ACTIVITY: Exact copies of all the lines below are required, with the pictures omitted.

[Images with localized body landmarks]

--- --- ---

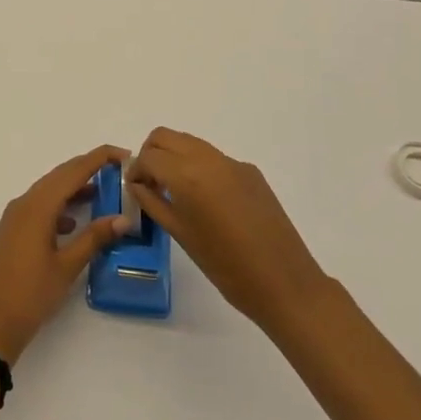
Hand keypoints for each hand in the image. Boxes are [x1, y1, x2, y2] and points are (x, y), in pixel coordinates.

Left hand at [0, 145, 131, 364]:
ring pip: (48, 191)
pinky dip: (59, 206)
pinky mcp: (12, 231)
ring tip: (102, 194)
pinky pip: (39, 206)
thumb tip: (123, 218)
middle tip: (118, 171)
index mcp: (38, 206)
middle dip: (88, 169)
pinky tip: (73, 223)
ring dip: (73, 188)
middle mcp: (24, 203)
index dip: (98, 158)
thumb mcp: (67, 266)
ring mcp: (14, 217)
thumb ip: (94, 238)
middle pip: (59, 176)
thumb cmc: (31, 294)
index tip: (124, 154)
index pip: (73, 171)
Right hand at [128, 127, 331, 339]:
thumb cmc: (226, 266)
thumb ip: (153, 203)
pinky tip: (207, 201)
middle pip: (166, 136)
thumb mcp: (180, 235)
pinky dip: (199, 167)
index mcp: (187, 176)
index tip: (135, 189)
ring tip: (175, 191)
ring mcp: (232, 163)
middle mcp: (208, 159)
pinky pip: (214, 158)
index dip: (136, 170)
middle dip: (151, 154)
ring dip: (174, 157)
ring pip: (190, 143)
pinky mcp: (250, 172)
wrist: (285, 283)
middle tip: (151, 183)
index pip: (148, 156)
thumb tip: (137, 184)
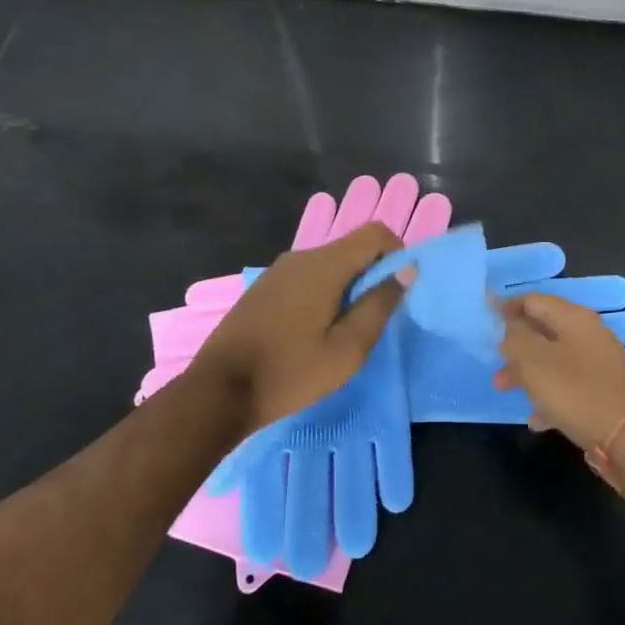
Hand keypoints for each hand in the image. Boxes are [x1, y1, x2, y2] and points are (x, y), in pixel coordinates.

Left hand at [189, 221, 408, 438]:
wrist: (218, 391)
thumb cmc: (290, 372)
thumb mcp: (347, 349)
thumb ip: (379, 305)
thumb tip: (406, 270)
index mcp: (325, 265)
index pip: (375, 233)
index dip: (396, 253)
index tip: (397, 291)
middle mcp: (301, 257)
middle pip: (352, 248)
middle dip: (372, 275)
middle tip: (372, 319)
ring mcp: (279, 271)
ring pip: (330, 264)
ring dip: (348, 287)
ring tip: (344, 330)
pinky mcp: (265, 288)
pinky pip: (308, 277)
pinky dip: (324, 293)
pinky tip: (314, 331)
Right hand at [494, 292, 624, 451]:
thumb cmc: (576, 391)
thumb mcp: (535, 361)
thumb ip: (516, 338)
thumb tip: (511, 328)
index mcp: (574, 318)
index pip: (534, 300)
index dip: (508, 307)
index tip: (487, 318)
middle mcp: (589, 335)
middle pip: (544, 331)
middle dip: (516, 345)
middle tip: (494, 359)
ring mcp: (598, 364)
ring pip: (554, 360)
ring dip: (528, 372)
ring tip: (504, 388)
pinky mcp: (603, 392)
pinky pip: (568, 387)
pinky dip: (549, 397)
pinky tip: (536, 419)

--- --- ---

SOLUTION TO THIS TASK:
Hand keypoints for each hand in the image. Boxes are [x1, y1, x2, y2] and points are (x, y), in pixel coordinates.

Left hand at [0, 145, 131, 364]:
ring pip: (48, 191)
pinky dip: (59, 206)
pinky mcp: (12, 231)
ring tip: (102, 194)
pinky pip: (39, 206)
thumb tip: (123, 218)
middle tip: (118, 171)
index mcp: (38, 206)
middle dip: (88, 169)
pinky tip: (73, 223)
ring dip: (73, 188)
middle mcp: (24, 203)
index dip: (98, 158)
thumb mcp: (67, 266)
ring mcp: (14, 217)
thumb ip: (94, 238)
middle pip: (59, 176)
thumb cmc: (31, 294)
index tip: (124, 154)
index pip: (73, 171)
Right hand at [128, 127, 331, 339]:
thumb cmc: (226, 266)
thumb ip: (153, 203)
pinky tip: (207, 201)
middle pip: (166, 136)
thumb mcp: (180, 235)
pinky dip: (199, 167)
index mcp: (187, 176)
index tip: (135, 189)
ring tip: (175, 191)
ring mcp: (232, 163)
middle mcp: (208, 159)
pinky pip: (214, 158)
index dip: (136, 170)
middle dip: (151, 154)
ring dip: (174, 157)
ring pip: (190, 143)
pinky mcp: (250, 172)
wrist: (285, 283)
middle tip: (151, 183)
index pip: (148, 156)
thumb tip: (137, 184)
Hand keypoints for each hand in the image. Boxes are [x1, y1, x2, y2] and points are (x, y), in pixel coordinates.

Left hand at [189, 221, 408, 438]:
wrist: (218, 391)
thumb cmc: (290, 372)
thumb mcp: (347, 349)
thumb ip: (379, 305)
thumb tip: (406, 270)
index mcp: (325, 265)
index pip: (375, 233)
index dip: (396, 253)
index tip: (397, 291)
middle mcp: (301, 257)
middle pip: (352, 248)
middle dip: (372, 275)
middle tip: (372, 319)
ring mcp: (279, 271)
ring pip: (330, 264)
ring dip: (348, 287)
ring tip: (344, 330)
pinky mcp: (265, 288)
pinky pip: (308, 277)
pinky dip: (324, 293)
pinky tip: (314, 331)
Right hand at [494, 292, 624, 451]:
thumb cmc: (576, 391)
thumb mcp: (535, 361)
thumb ip: (516, 338)
thumb tip: (511, 328)
index mcp: (574, 318)
index pip: (534, 300)
index dip: (508, 307)
index tip: (487, 318)
middle mcp: (589, 335)
middle pip: (544, 331)
middle dip: (516, 345)
middle tip: (494, 359)
ring mcp: (598, 364)
ring pip: (554, 360)
ring dip: (528, 372)
ring tip: (504, 388)
pinky mcp: (603, 392)
pinky pip: (568, 387)
pinky dip: (549, 397)
pinky tip: (536, 419)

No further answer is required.